Lawrence Larry Olivas was walking home in east Bakersfield on the night of Feb. 7, 2017 when he was approached by a stranger.
When the stranger asked Olivas to hand over a basket of recyclables that he had with him, Olivas refused, after which the stranger pulled out a gun, shot him multiple times and took the recyclables. Olivas lived just long enough to tell first responders what had happened.
“I had just talked to my father earlier that day,” said Olivas’ daughter, Priscilla Navarro. “It was really devastating. It hurt.”
In the months and years that followed, Navarro said her family has assisted in the investigation into her father’s death.
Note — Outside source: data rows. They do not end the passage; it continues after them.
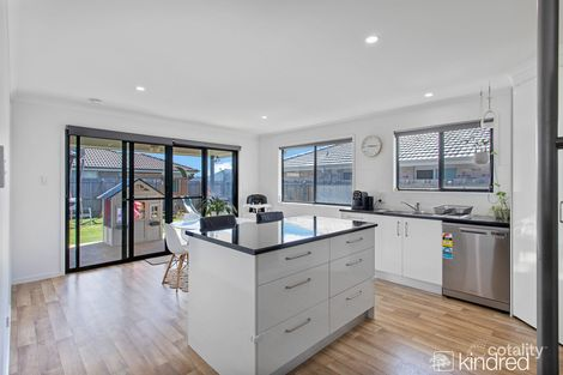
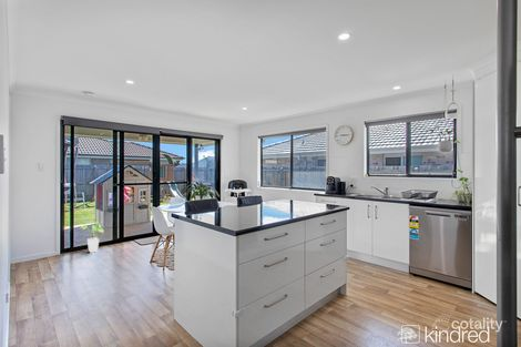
+ house plant [80,218,105,254]
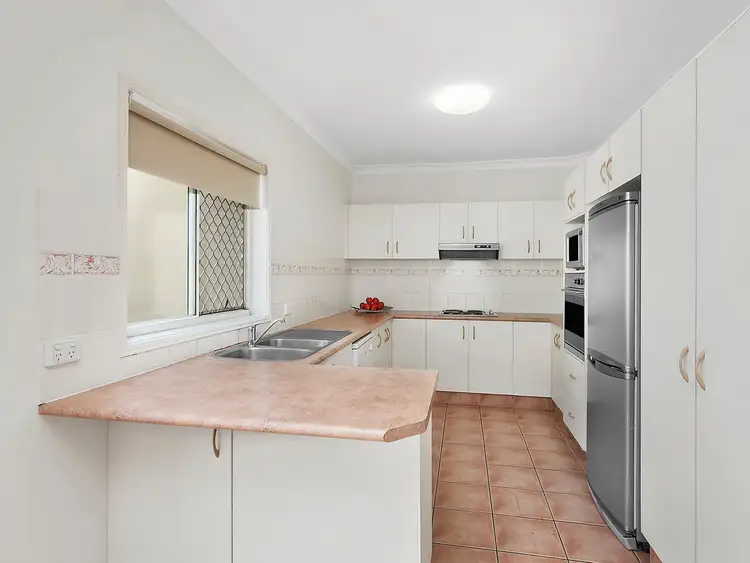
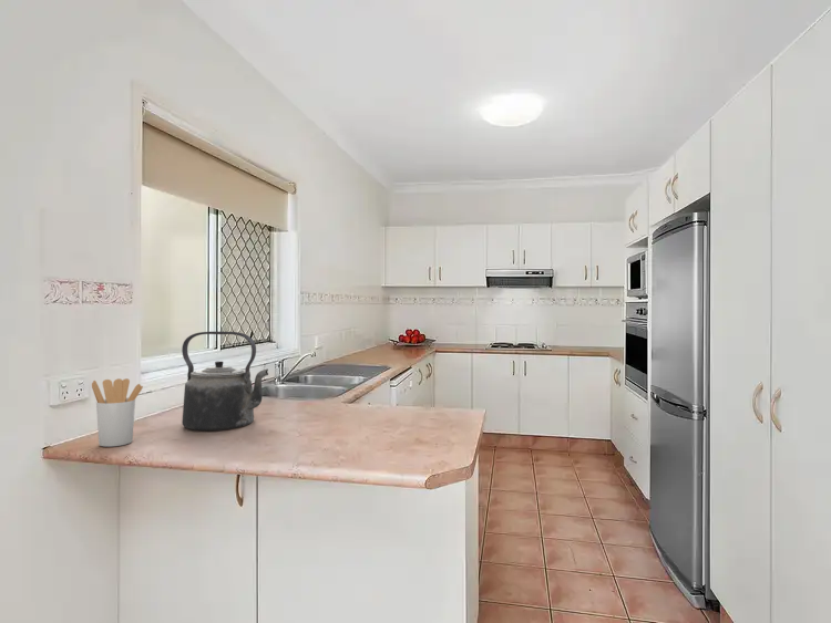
+ kettle [181,331,269,432]
+ utensil holder [91,377,144,448]
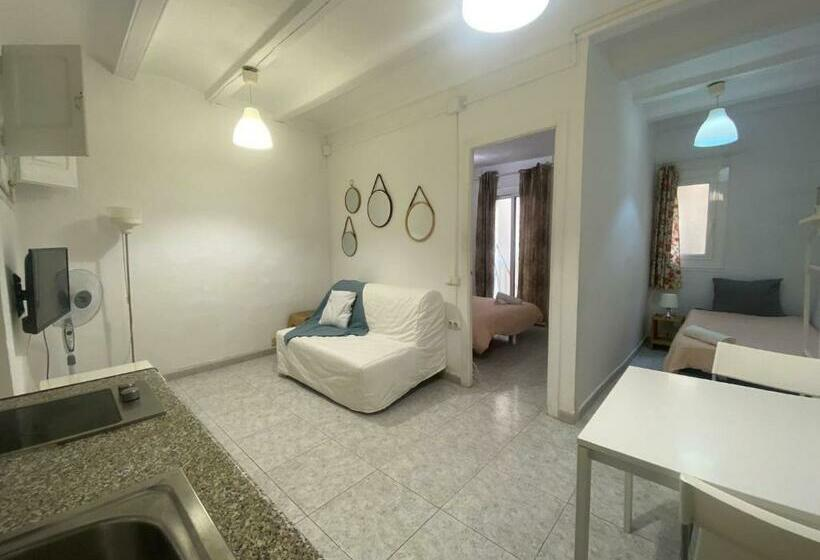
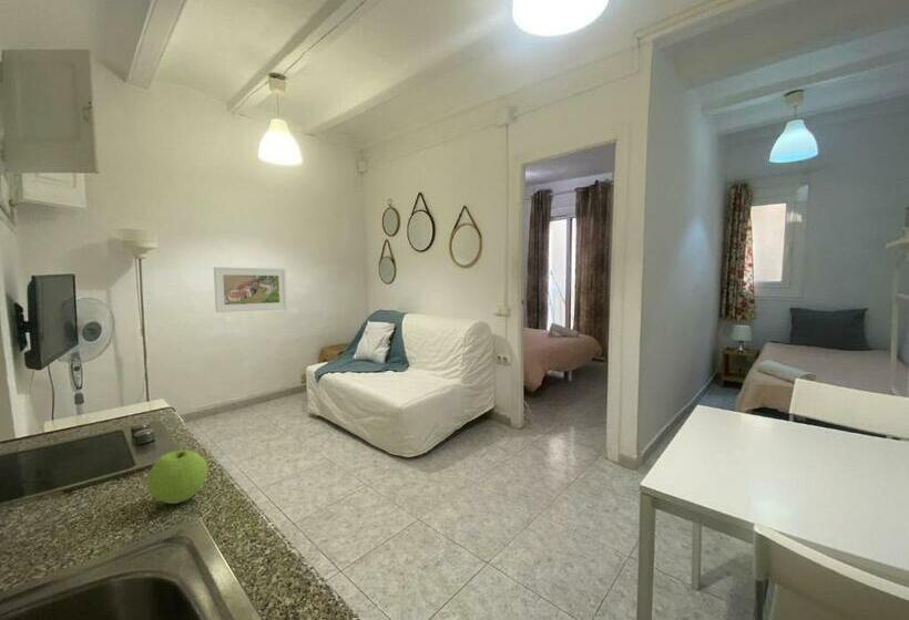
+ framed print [213,266,288,313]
+ apple [146,448,208,505]
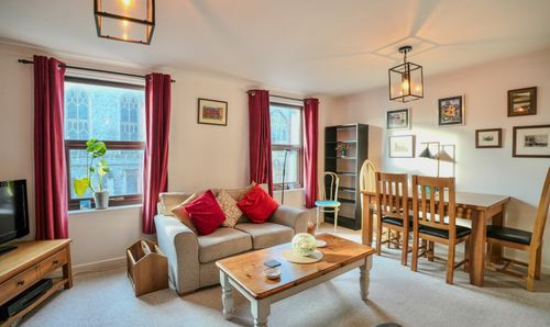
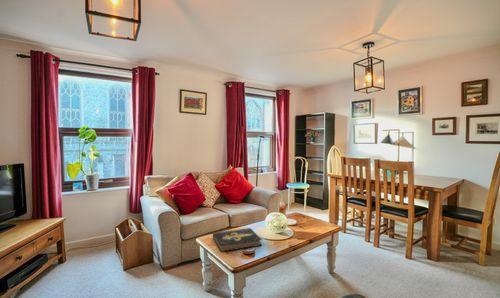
+ book [212,227,263,253]
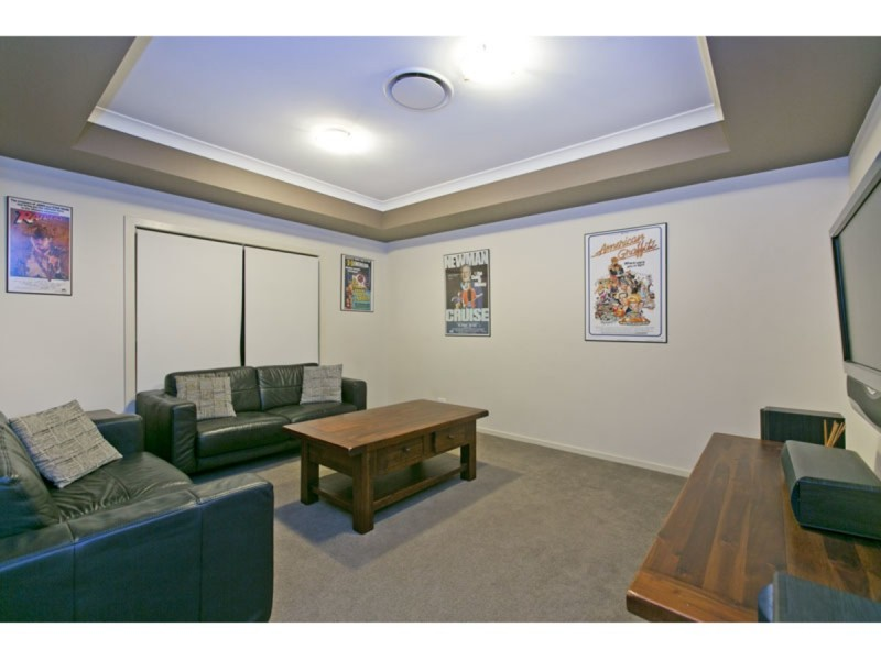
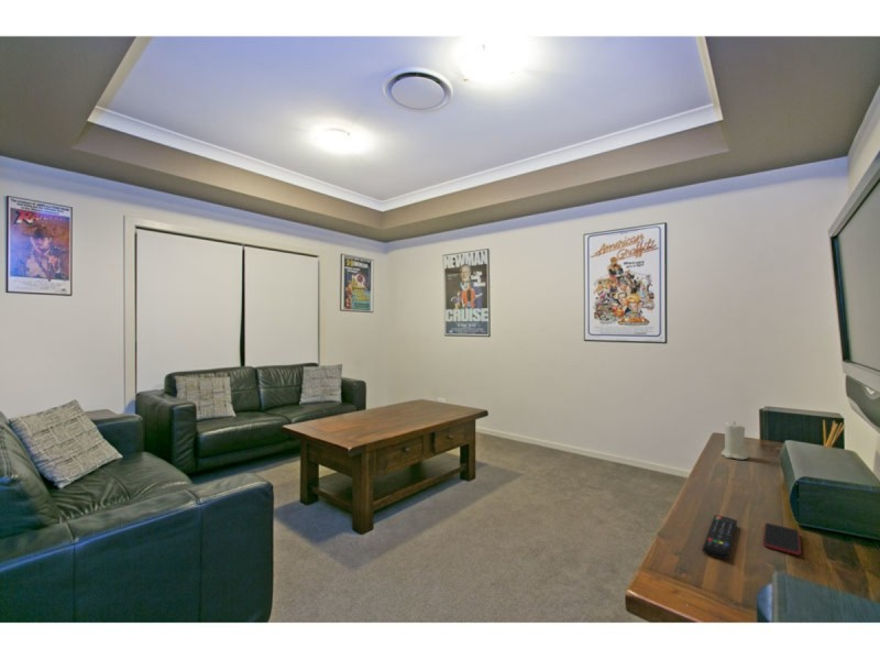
+ smartphone [762,521,802,557]
+ candle [721,420,749,460]
+ remote control [702,514,738,560]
However, to this day, no one has been arrested or convicted in the killing.
That’s an experience that many families who have lost loved ones to violence have experienced in Kern County. In recognition of that, the Kern County District Attorney’s Office held its annual Crime Victims’ Rights March on April 9 at the county courthouse in downtown Bakersfield.
The event was held in recognition of National Crime Victims’ Rights Week, which was April 7-13.
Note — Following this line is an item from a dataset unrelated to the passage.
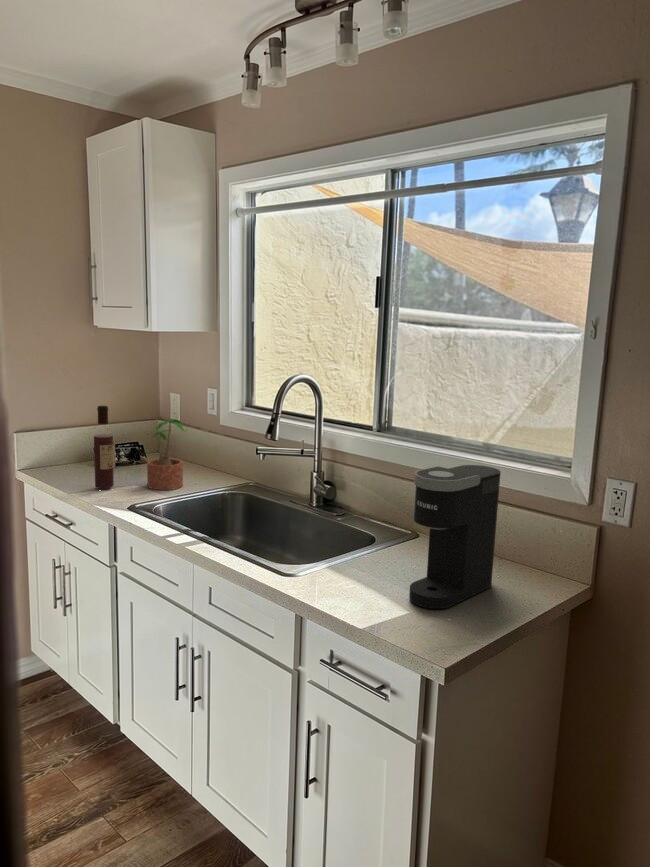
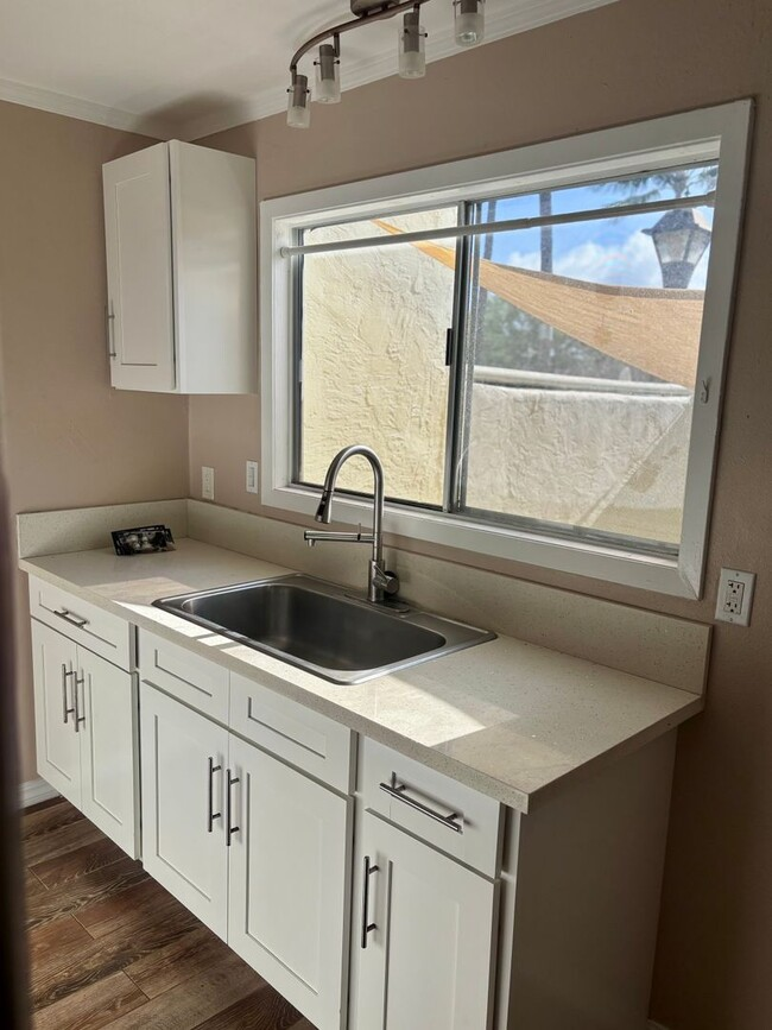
- coffee maker [408,464,502,610]
- potted plant [146,418,189,491]
- wine bottle [93,405,116,489]
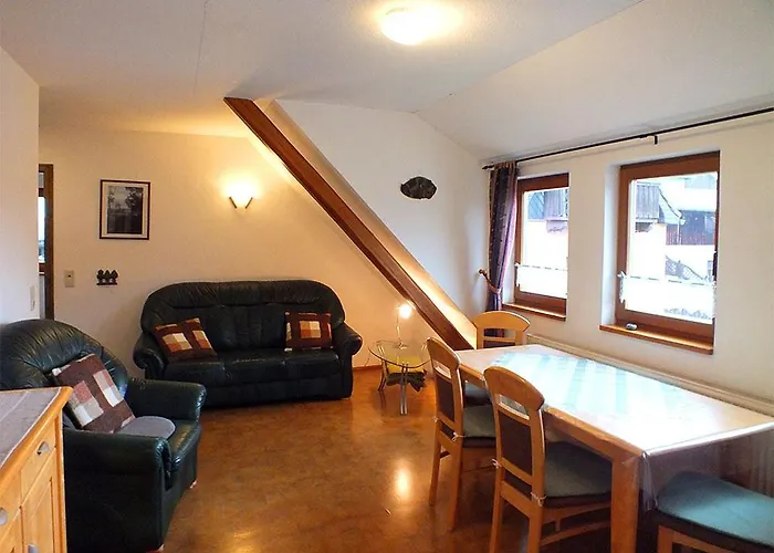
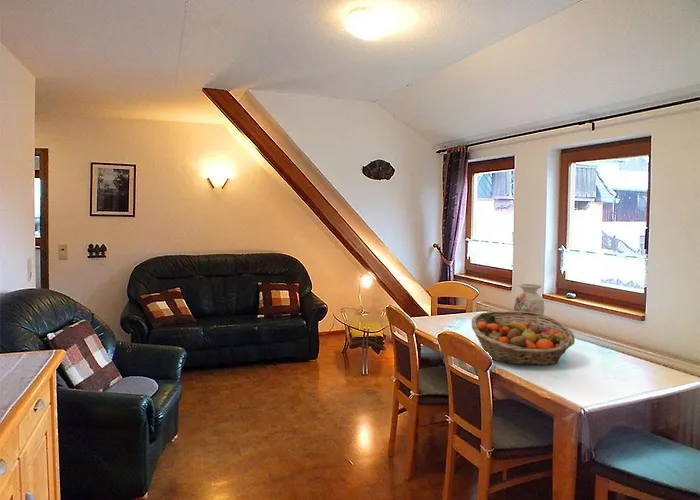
+ fruit basket [470,310,576,366]
+ vase [513,283,546,315]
Hundreds of people came carrying posters of dead loved ones, some gone 20 years and others just last year. Families as well as city and county officials marched to Mill Creek Park on 21st Street in honor of the victims.
“Today’s march is a reminder that victims of crime will not be forgotten, and it is an opportunity for those of us in public service to rededicate ourselves to pursuing justice in every case,” District Attorney Cynthia Zimmer said. “Survivors, we honor your strength and your courage, and we want you to know that you are not alone.”
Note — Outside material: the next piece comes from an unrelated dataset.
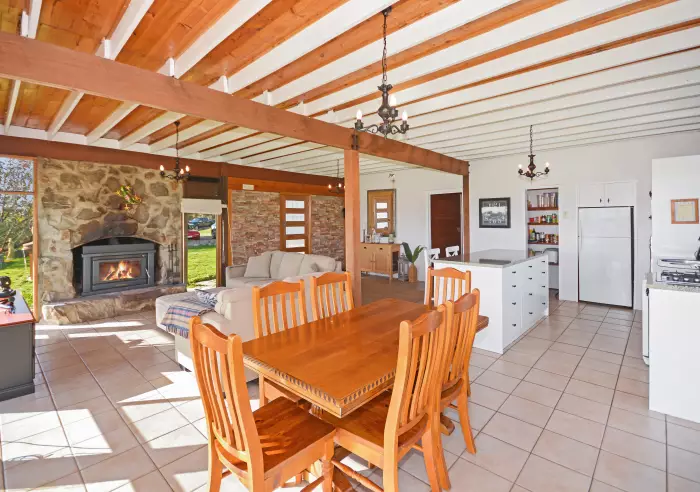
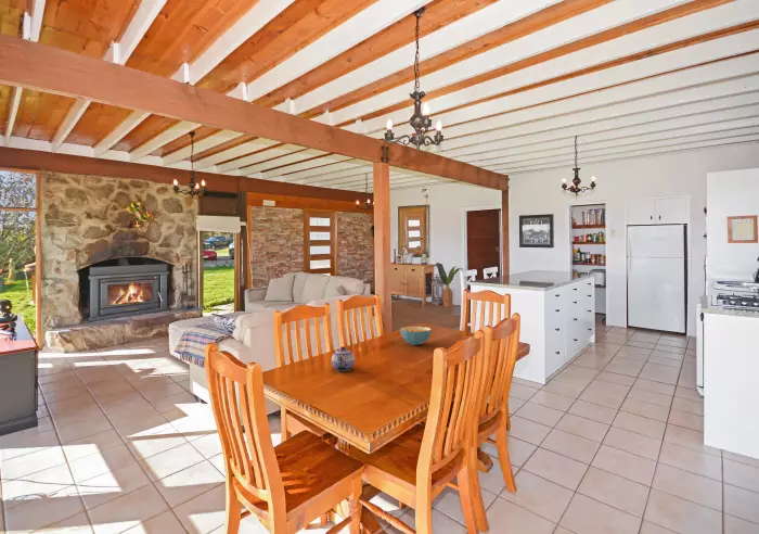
+ teapot [331,345,356,372]
+ cereal bowl [399,326,433,346]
Zimmer said that with half of all homicides going unsolved in Kern County, it’s crucial for members of the community to come forward with any information they have.
“Homicide cases do not solve themselves,” she said. “There’s no substitute for the involvement of our community.”
Navarro said she also hopes that the march, which she participated in for the first time this year, will help inspire someone to come forward with information about her father’s killer.
“Someone might have a change of heart,” she said. “Something is better than nothing.”
Another attendee hoping for resolution was Stephanie Fierros, who lost her 26-year-old son Michael Duarte last August when he was shot in front of her mother’s house in Delano by someone it is believed he knew. No arrests or convictions have been made in the case, Fierros said.
Duarte had two children, ages 10 and 8, and was attempting to get out of a gang after being in and out of prison much of his life, Fierros said.
“He was trying to better his life and provide a better life for his kids,” she said. “He had just gotten a job that allowed him to give his sons insurance. He was so excited about that.”
Fierros described her son as a lover of music (he got his first drum set at age 5) and someone who always sought to make everybody else happy.
When Aug. 19, 2018 came around, Fierros’ life came crashing down.
“It’s a nightmare,” she said. “It’s not something I would wish upon my worst enemy.”
Now, a few months away from the one-year anniversary of her son’s death, Fierros decided to come to march for the first time in the hopes that people will take notice.
“It’s a little surreal. I never thought I would have to be doing any of this,” she said. “I know there are people out there who know what happened. Maybe this might encourage someone to speak up. I’m hoping we can get some justice.”